All coursework in the program is done face-to-face, and students don’t have the flexibility to attend part-time or online. This is another factor that may rule the GSPP out for many students across the country who can’t relocate to Denver.

The Bottom Line

Still unsure about whether the University of Denver’s GSPP Psy.D. degree will work for you?

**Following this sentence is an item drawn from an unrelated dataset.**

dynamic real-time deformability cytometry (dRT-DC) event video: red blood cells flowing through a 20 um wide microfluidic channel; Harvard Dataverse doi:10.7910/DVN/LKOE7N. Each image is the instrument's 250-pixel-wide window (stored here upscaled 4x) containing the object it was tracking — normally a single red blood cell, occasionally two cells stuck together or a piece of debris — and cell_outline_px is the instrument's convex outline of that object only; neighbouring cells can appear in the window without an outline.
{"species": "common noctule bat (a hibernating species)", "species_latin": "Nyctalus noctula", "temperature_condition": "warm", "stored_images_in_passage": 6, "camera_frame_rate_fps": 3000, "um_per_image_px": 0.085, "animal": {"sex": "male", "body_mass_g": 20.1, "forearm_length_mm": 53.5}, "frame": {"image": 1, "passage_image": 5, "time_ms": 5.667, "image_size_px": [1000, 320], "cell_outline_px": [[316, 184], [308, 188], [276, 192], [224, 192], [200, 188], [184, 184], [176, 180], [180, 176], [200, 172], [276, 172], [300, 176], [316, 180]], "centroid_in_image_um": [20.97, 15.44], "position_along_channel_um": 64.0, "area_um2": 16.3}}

Check out the chart below to help guide you:

Is the University of Denver Psy.D. Program Right For Me?
Need Yes No
I need to take my classes online x
I’m interested in clinical psychology x
I want to focus on a particular population group x
I’m interested in applied psychology x
I’m interested in school psychology x
I’m interested in industrial-organizational psychology x
I have a very limited budget for a Psy.D. program x
A well-established program is important to me x
I want to work in a real-world mental health clinic x
I want to contribute to cutting-edge research projects x
I don’t want to take the GRE* x
* Students without psychology background as undergrads or via master’s program will need to take psychology subject matter GRE exam

Conclusion

The University of Denver’s Graduate School of Professional Psychology is among a handful of truly elite Psy.D. programs out there, but for students who are accepted, the cost of attending is quite high. Still, there’s little doubt that with a near-100% licensure rate, for those who want to begin practicing as psychologists, earning their Psy.D. through this program will provide a rigorous, valuable education.